The correction of baseline drift is an important step in data preprocessing. An interval linear fitting method based on automatic
critical-point-seeking was improved, which made it possible for the baseline to drift automatically. Experimental data were
acquired from the sulfamic acid catalytic reaction of the aspirin system, which consisted of different proportions of aspirin.
A simulated baseline with different interval values of moving average smoothing determined setting parameters in this method.

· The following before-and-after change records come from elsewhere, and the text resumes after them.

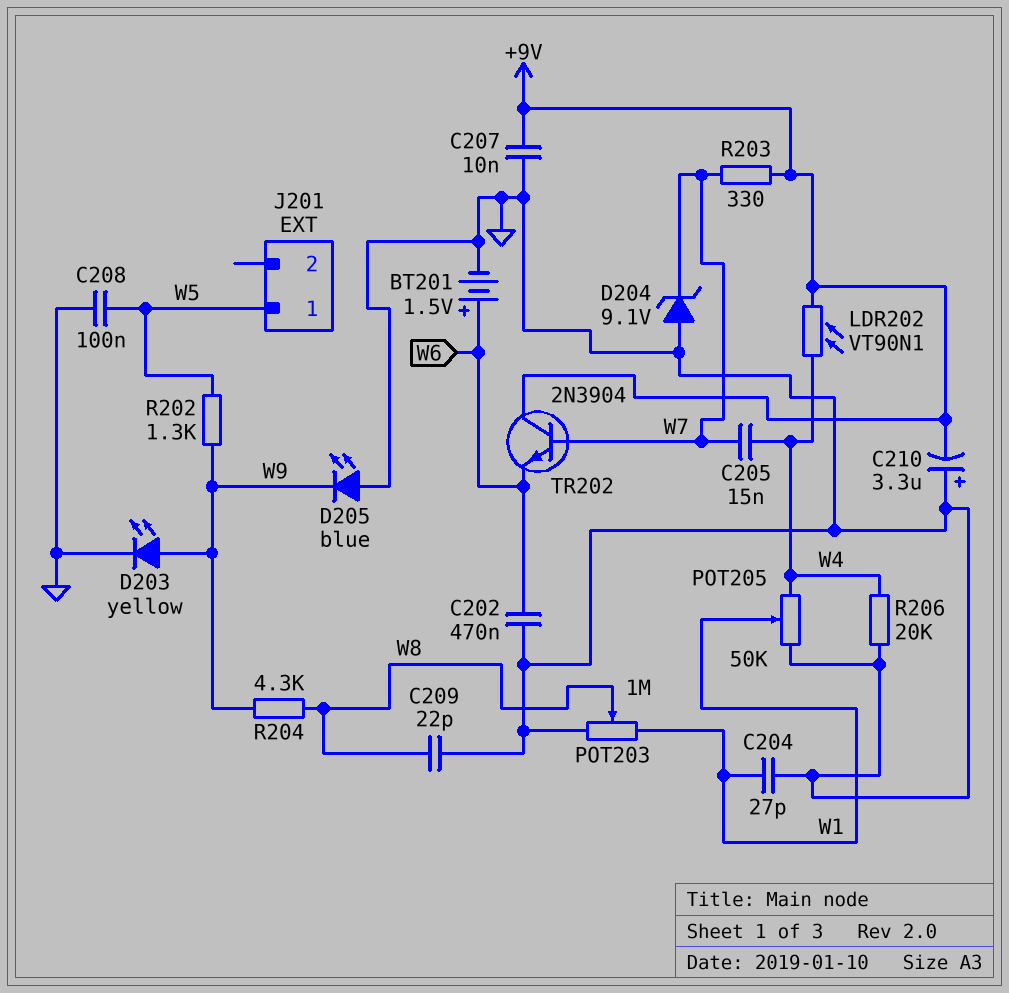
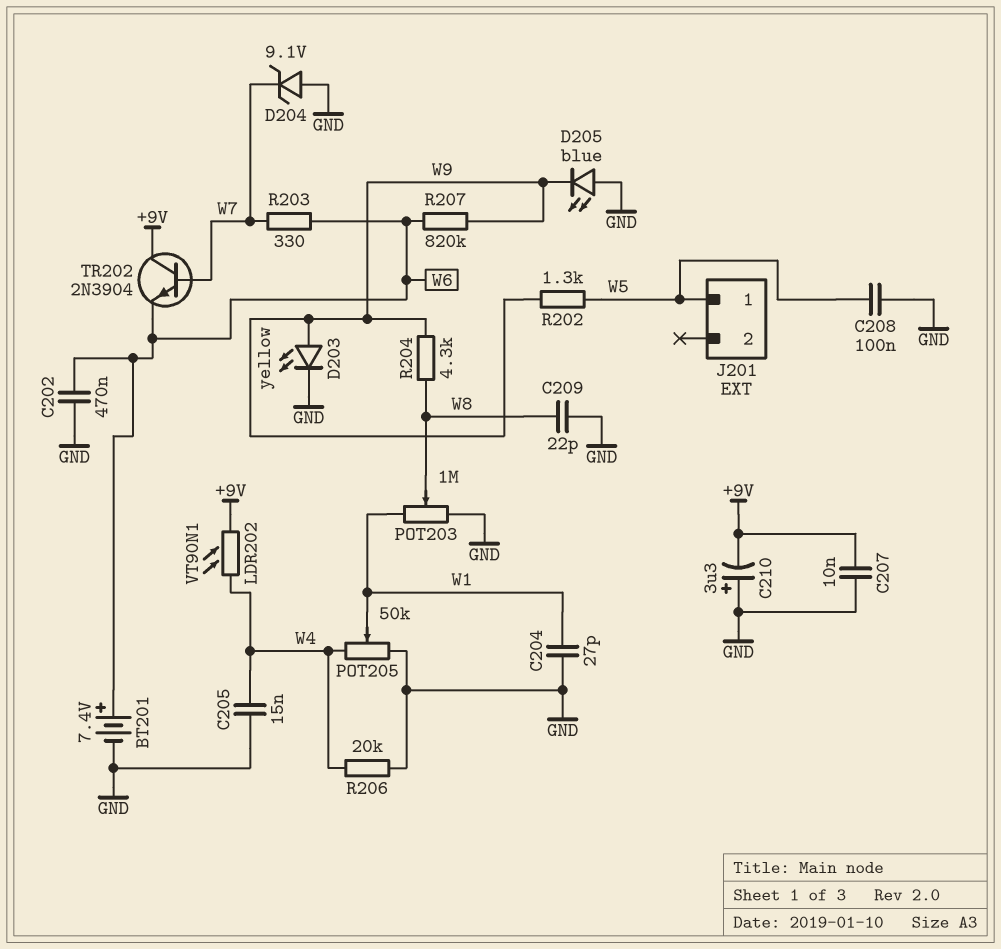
BT201: 1.5V (plus W6, minus GND) -> 7.4V (plus W6, minus GND)
C205: 15nF (W4, W7) -> 15nF (GND, W4)
R203: 330 (+9V, W7) -> 330 (W6, W7)
R207: none -> 820k (W6, W9)

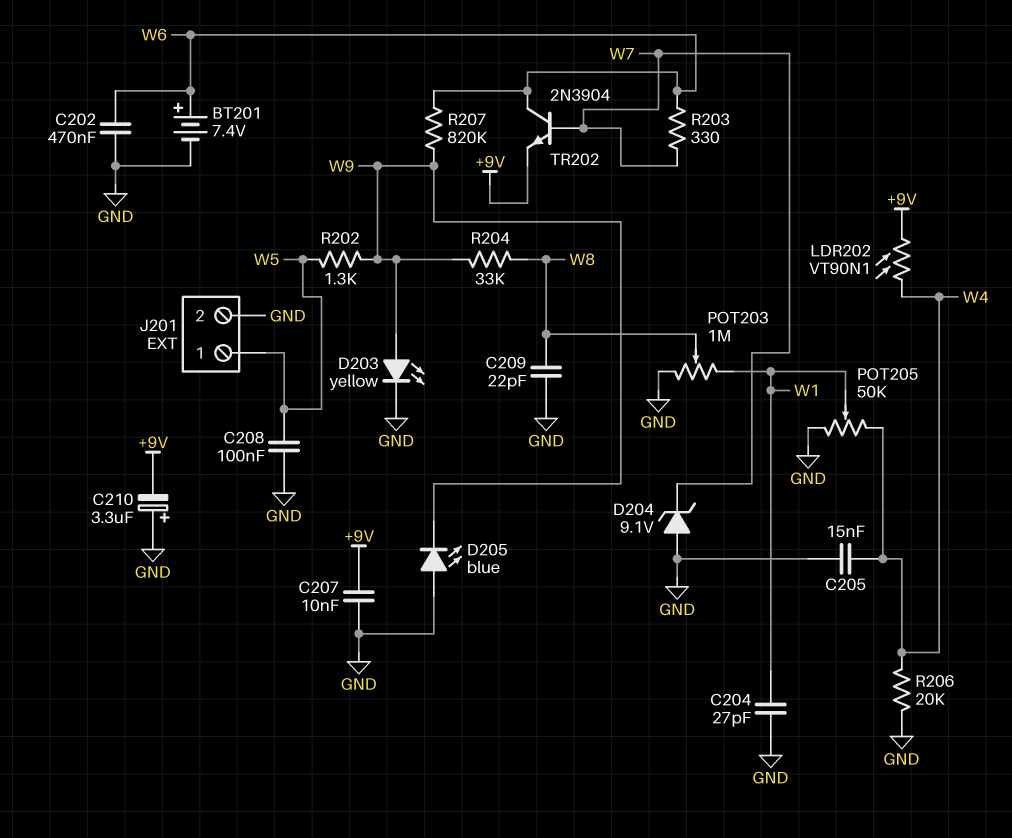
J201 pin 2: none -> GND
R204: 4.3k (W8, W9) -> 33k (W8, W9)
TR202: NPN 2N3904 (B W7, C +9V, E W6) -> NPN 2N3904 (B W7, C W6, E +9V)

After baseline drifts caused by fluorescence were removed, the differences of characteristic aspirin peaks proved the efficiency
of this method.
Raman spectroscopy is used worldwide in materials characterization for its ability to obtain information on vibrations from
samples. It can also be used for on-line monitoring using a fiber-optic Raman probe (1,2). The Raman spectra show the characteristics
for species in sharp and dense peaks. However, during the application of Raman spectroscopy, fluorescence of organic compounds
in the samples, which are sometimes several orders of magnitude more intense than the weak Raman scatter, can interfere with
the Raman signals (3). A phenomenon of baseline drift shows up, making the resolution and analysis of Raman spectra impractical.

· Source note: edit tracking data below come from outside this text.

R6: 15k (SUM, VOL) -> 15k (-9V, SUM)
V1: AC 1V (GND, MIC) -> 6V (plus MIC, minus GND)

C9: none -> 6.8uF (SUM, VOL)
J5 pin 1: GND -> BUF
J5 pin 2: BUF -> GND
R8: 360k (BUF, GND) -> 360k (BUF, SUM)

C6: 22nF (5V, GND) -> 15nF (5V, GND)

Both instrumental (4) and mathematical methods have been developed to reduce the drifted baseline caused by fluorescence.
The use of laser excitation wavelengths such as 785–1064 nm, which does not eliminate fluorescence (5), is the most traditional
instrumental method. Raman scattering is directly proportional to the fourth power of frequency; as the excitation wavelength
increases, the sensitivity of the Raman becomes severely reduced. The use of anti-Stokes Raman spectroscopy is another method,
based on theory (6). Mathematical methods (7–10) include the first- and second-order derivatives, wavelet transform, median
filter, and manual polynomial fitting. These methods are useful in certain situations, but still have some limitations. For
example, derivatives are effective, but as a result the shape of the Raman spectrum is changed; wavelet transform can be differentiable
in the high- and low-frequency components of the signals; however, it is difficult to choose a decomposition method. Manual
polynomial fittings require the user to identify the "non-Raman" locations manually (11), and afterwards the baseline curve
is formed by fitting these locations. Consequently, the result involves the inevitable subjective factors and, in addition,
the workload is always heavy. Therefore, it is important to choose an optimal decomposition method.

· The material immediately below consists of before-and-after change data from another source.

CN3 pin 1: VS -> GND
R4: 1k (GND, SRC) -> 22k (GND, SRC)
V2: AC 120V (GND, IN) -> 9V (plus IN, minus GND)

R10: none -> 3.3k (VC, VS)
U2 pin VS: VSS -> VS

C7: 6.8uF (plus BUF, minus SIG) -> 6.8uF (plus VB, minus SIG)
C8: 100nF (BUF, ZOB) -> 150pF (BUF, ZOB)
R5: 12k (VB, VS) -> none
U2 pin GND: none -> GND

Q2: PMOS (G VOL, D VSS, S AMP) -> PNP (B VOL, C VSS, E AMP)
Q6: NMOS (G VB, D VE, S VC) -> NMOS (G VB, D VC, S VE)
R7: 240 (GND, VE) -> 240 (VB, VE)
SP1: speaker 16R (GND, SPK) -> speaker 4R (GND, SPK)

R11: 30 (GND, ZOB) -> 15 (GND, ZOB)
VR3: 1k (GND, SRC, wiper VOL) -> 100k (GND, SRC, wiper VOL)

Piecewise linear fitting based on critical-point-seeking was proposed in this study. The method determines an optimum corrected
spectrum by correlation analysis, which can conquer these limitations. A Raman spectrum from the sulfamic acid catalytic reaction
of an aspirin system was used as a study subject. By using this method, the Raman spectrum drifted baseline was automatically
eliminated, leaving only the corrected spectrum.